Domain of the Voord was by Andrew Smith, not Platt.

Anonymous said...

I thought I was the only one that found Nicola and Hattie's voices similar!
I agree with your review, I found the Voord dull and uninspiring, it seems like now big finish have finished plundering the Tom Baker era for villains (is there some baddie from that era that hasn't been reused??) now they turn to obscure Hartnell era monsters.
I think that the first homosexual reference was in the DWM comic strip and even before the new series started, RTD wrote to congratulate them, or at least it's what I read somewhere
Extrange that you didn't find a nickname or title name for this two companions in your reviews!

dark said...

I was trying to work out why I enjoyed this one so much, sinse yes, it's a pretty bread and butter Who story, invading aliens without a planet to call their own, a lonely village in the south of England, an atmospheric location, a small cast of characters and baddies who can't be shot by bullets.
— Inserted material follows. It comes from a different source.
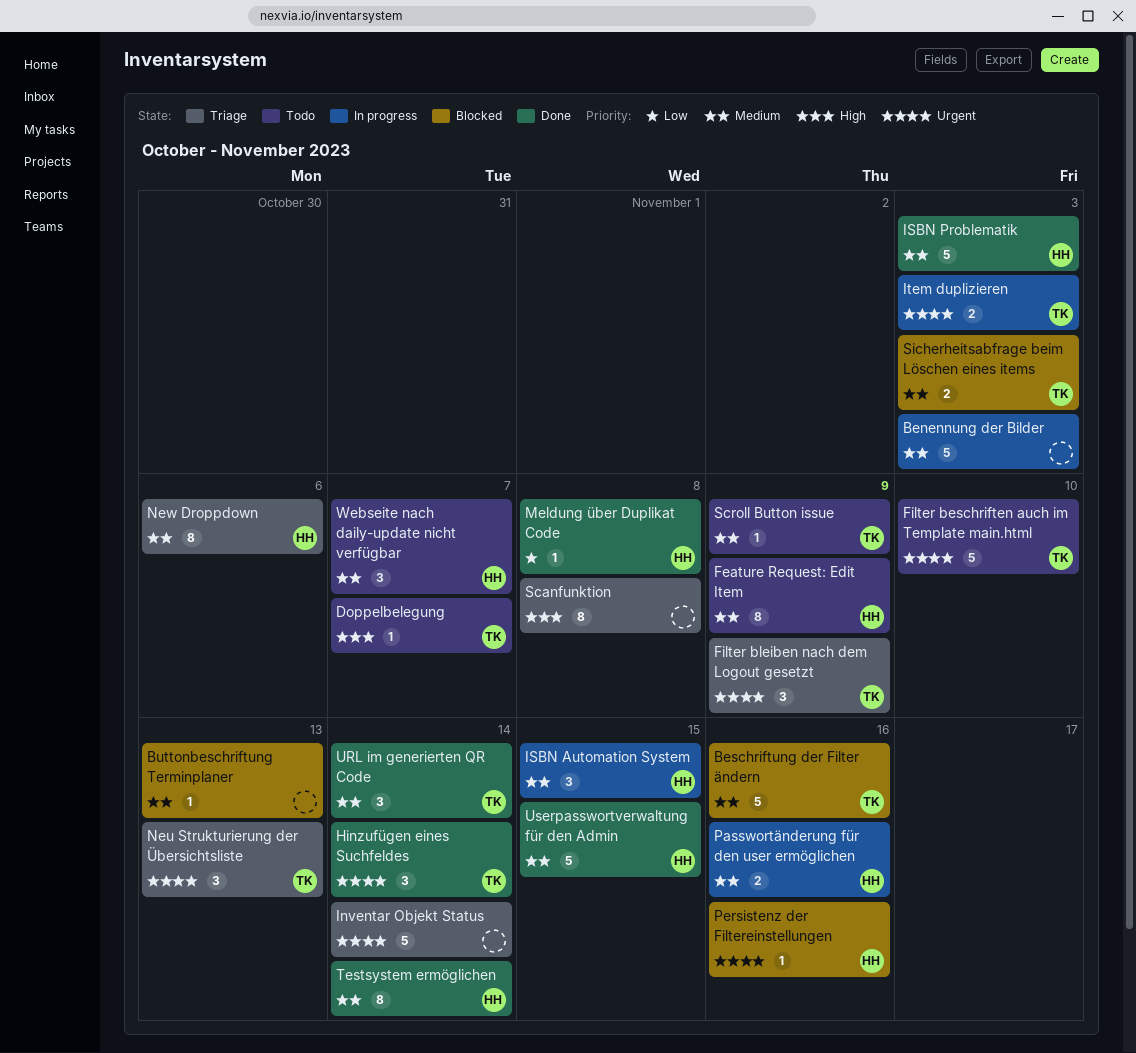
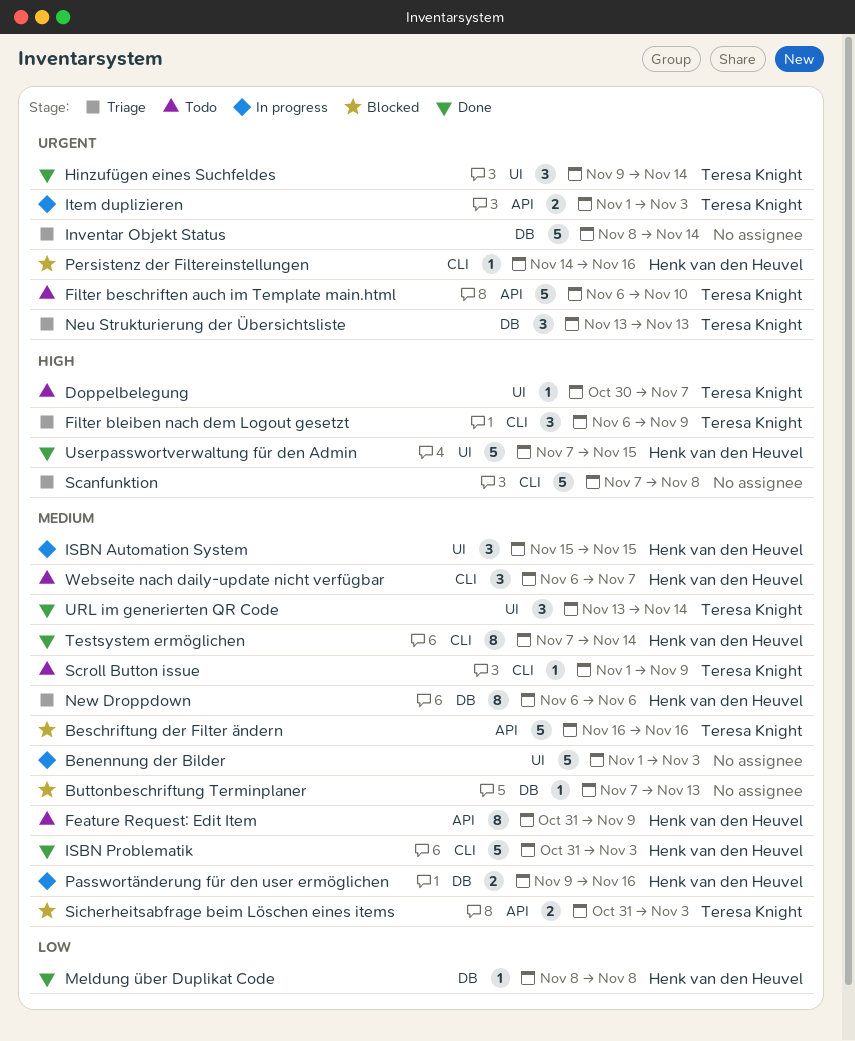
Filter bleiben nach dem Logout gesetzt, priority: Urgent -> High
Scanfunktion, estimate: 8 -> 5
Userpasswortverwaltung für den Admin, priority: Medium -> High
Then I realized why. There is just so much going on here. The Doctor with a mistake to fix from the past, and a serious one that cost a man his life and made a friend and a decent person into an imbittered woman, a flood that is a natural disaster with unforseen consequences, Liv showing her skills but also her being out of her time, Helen getting used to the idea of being in what is for the her the future. Even the police backup and anti alien task force are treated here as more than just generic cannon fodder to pump the aliens full of rubber bullets.

The Voord yes are rather generic, but at the same time there really wasn't muchs pace in this story for exploring an alien race sinse all the other factors were dealt with so nicely, including A genuinely sweet, under stated romance that makes it possible to have sympathy for both characters, hay Moffat, ever heard of a romance between people who like! each other?

This one absolutely flue by and made me feel wet and cold despite the fact that I was curled up with my beloved lady in bed on a sunny morning while listening. A break in the eleven saga? Perhaps, but a better executed break it's harder to imagine. if there is a perfect story that ticks all the boxes but still! manages to work like a well oiled machine, this is it, no surprises, just a masterfully crafted piece of drama and still proof that solid and dull are not the same thing.

Anonymous said...

It's not that the Voord are dreadful. it's the way Big Finish uses the Voord. This has actually been a problem with a lot of recent Big Finish audios. There's a monster from the Classic television series. Big Finish believe that the mere fact that they're using that monster must automatically result in their audio becoming a classic audio adventure. When really all they're doing is misusing that monster. How many Big Finish audios were sold on 'The Return of...', but ended up completely missing the point on what made the monster work in the first place?